The speed graph method: pseudo time optimal navigation among obstacles subject to uniform braking safety constraints

• Published in: Autonomous robots Vol. 41; no. 2; pp. 385 - 400
• Main Authors: Manor, Gil, Rimon, Elon
• Format: Journal Article
• Language: English
• Published: New York Springer US 01.02.2017; Springer Nature B.V
• Subjects: Artificial Intelligence; Barriers; Braking; Computational geometry; Computer Imaging; Control; Convexity; Engineering; Mechatronics; Navigation; Obstacle avoidance; Optimization; Pattern Recognition and Graphics; Robotics; Robotics and Automation; Robots; Safety; Time dependence; Travel time; Vision; High speed navigation; Mobile robot safety; Mobile robot time optimal navigation
• ISSN: 0929-5593; 1573-7527
• DOI: 10.1007/s10514-015-9538-9

This paper considers the synthesis of pseudo time optimal paths for a mobile robot navigating among obstacles subject to uniform braking safety constraints.
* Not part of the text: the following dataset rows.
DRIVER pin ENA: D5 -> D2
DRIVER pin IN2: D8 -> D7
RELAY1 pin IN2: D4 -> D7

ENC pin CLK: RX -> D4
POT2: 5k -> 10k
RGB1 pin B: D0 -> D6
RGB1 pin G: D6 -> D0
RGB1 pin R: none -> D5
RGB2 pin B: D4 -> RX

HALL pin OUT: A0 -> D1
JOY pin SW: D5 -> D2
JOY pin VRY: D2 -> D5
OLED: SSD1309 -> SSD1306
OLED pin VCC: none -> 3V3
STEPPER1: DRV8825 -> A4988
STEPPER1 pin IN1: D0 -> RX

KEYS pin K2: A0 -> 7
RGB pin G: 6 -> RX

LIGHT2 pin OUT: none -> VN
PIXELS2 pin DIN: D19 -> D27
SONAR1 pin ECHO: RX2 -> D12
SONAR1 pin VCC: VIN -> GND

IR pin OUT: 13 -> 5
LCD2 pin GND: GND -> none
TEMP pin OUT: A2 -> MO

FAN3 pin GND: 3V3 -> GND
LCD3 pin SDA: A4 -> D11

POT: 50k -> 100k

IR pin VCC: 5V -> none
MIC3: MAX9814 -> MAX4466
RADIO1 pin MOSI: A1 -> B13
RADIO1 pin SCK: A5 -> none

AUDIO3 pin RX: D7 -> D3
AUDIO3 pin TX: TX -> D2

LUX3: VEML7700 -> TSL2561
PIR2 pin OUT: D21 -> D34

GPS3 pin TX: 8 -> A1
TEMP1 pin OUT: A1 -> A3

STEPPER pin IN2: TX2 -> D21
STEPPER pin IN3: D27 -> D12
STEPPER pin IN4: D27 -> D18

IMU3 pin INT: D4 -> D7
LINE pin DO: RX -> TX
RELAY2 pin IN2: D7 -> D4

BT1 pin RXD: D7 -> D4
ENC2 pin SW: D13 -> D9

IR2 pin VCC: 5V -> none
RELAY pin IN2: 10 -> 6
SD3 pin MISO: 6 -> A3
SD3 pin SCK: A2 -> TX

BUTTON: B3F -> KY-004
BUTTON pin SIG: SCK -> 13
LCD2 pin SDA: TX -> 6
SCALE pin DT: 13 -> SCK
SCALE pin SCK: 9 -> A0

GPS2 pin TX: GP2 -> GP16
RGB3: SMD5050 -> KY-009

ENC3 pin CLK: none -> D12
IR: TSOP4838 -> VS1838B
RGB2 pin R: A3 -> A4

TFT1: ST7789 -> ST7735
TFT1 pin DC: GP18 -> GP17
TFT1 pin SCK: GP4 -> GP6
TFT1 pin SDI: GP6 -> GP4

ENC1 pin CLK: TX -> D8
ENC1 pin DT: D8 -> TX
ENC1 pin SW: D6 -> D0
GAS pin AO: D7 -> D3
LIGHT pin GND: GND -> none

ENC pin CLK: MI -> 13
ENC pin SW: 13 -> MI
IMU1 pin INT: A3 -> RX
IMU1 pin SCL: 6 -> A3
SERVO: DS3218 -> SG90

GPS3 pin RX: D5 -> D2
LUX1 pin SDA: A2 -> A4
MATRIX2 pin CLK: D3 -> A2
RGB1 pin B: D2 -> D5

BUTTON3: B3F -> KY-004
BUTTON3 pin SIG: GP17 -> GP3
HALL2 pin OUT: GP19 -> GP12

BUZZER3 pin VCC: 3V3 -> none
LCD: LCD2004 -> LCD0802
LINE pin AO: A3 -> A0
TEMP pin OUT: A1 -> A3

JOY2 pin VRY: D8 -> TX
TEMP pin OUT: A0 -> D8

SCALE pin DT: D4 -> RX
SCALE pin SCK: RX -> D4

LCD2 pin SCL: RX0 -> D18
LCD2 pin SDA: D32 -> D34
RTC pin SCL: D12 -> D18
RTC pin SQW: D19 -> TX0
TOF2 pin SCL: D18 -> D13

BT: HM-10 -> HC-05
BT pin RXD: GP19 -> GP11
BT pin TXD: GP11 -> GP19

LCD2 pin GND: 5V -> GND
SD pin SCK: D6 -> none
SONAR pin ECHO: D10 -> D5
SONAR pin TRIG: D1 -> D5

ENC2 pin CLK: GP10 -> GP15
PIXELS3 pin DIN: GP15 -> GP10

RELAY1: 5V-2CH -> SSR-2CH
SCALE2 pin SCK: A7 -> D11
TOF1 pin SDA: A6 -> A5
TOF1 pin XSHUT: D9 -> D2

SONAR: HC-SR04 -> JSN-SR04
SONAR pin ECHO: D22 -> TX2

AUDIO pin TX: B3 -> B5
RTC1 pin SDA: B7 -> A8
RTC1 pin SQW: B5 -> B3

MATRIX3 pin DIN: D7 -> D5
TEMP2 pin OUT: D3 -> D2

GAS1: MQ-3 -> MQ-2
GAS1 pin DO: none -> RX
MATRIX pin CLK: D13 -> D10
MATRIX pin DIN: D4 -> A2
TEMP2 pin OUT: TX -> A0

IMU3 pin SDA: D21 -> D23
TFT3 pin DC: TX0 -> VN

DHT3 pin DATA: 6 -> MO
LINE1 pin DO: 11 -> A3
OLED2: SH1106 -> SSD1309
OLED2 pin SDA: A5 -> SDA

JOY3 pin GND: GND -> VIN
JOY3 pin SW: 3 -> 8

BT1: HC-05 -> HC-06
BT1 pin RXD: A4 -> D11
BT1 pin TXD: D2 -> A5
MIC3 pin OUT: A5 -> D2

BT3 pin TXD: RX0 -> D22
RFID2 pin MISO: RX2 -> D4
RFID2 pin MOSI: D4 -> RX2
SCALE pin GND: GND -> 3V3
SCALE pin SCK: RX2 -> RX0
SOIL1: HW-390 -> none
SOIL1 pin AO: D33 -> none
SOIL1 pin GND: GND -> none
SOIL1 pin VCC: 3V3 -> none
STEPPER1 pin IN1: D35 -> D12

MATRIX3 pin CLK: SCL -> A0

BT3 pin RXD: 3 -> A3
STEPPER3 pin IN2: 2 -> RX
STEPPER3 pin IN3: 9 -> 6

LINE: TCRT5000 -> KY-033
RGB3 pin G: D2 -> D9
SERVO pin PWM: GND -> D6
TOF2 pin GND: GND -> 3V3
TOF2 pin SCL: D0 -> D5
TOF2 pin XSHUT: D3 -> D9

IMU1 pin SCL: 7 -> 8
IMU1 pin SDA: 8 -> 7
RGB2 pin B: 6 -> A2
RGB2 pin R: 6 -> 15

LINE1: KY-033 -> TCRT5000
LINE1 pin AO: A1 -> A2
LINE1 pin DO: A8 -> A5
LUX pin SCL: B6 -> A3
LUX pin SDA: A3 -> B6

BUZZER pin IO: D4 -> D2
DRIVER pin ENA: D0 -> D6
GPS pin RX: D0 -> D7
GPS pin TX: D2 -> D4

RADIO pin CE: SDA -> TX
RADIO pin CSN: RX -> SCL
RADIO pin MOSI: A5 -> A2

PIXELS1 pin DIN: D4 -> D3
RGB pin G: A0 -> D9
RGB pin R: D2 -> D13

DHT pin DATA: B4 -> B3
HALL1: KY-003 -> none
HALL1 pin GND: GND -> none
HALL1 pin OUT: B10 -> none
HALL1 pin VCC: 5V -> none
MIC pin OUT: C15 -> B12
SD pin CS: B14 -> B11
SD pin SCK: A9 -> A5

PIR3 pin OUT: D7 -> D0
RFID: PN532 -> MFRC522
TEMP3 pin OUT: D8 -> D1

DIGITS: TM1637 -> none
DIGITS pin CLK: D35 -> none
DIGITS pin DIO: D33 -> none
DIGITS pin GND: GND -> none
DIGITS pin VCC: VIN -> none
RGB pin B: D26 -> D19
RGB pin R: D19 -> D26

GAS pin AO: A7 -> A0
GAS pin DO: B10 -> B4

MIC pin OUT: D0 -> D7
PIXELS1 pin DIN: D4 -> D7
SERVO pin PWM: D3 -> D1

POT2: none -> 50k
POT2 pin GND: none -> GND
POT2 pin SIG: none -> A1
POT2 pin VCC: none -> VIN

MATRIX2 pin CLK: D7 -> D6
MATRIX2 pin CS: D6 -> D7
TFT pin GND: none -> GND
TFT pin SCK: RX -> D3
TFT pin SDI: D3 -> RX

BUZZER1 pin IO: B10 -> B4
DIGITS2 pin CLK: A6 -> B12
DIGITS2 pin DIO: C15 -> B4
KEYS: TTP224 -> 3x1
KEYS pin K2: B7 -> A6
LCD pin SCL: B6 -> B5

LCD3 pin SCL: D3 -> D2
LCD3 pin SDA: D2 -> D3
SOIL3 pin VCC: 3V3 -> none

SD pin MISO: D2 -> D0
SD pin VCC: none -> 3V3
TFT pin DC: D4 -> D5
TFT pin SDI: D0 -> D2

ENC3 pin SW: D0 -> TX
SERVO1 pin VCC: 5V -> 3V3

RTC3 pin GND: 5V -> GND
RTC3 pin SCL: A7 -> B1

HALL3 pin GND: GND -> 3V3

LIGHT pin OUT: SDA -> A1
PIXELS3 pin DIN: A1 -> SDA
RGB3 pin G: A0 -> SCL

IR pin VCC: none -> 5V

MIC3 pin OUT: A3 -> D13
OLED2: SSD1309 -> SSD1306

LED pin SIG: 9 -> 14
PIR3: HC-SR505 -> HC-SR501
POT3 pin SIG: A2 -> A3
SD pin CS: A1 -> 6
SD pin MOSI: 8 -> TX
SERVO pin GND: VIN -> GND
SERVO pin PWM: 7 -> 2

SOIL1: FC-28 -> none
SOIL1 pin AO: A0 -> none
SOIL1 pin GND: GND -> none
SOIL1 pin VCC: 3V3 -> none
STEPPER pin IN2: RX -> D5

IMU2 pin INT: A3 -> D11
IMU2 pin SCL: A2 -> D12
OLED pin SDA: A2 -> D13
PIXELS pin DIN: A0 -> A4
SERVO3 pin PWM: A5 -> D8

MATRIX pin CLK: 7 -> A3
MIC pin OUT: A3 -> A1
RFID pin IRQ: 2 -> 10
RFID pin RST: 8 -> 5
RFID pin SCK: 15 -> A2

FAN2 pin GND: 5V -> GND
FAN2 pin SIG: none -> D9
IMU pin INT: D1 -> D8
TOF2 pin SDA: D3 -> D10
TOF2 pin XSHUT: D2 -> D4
The classical Brachistochrone problem studies the time optimal path of a particle moving in an obstacle free environment subject to a constant force field. By encoding the mobile robot’s braking safety constraint as a force field surrounding each obstacle, the paper generalizes the Brachistochrone problem into safe time optimal navigation of a mobile robot in environments populated by polygonal obstacles. Convexity of the safe travel time functional, a path dependent function, allows efficient construction of a  speed graph for the environment. The speed graph consists of safe time optimal arcs computed as convex optimization problems in O ( n 3 log ( 1 / ϵ ) ) total time, where n is the number of obstacle features in the environment and ϵ is the desired solution accuracy. Once the speed graph is constructed for a given environment, pseudo time optimal paths between any start and target robot positions can be computed along the speed graph in O ( n 2 log n ) time. The results are illustrated with examples and described as a readily implementable procedure.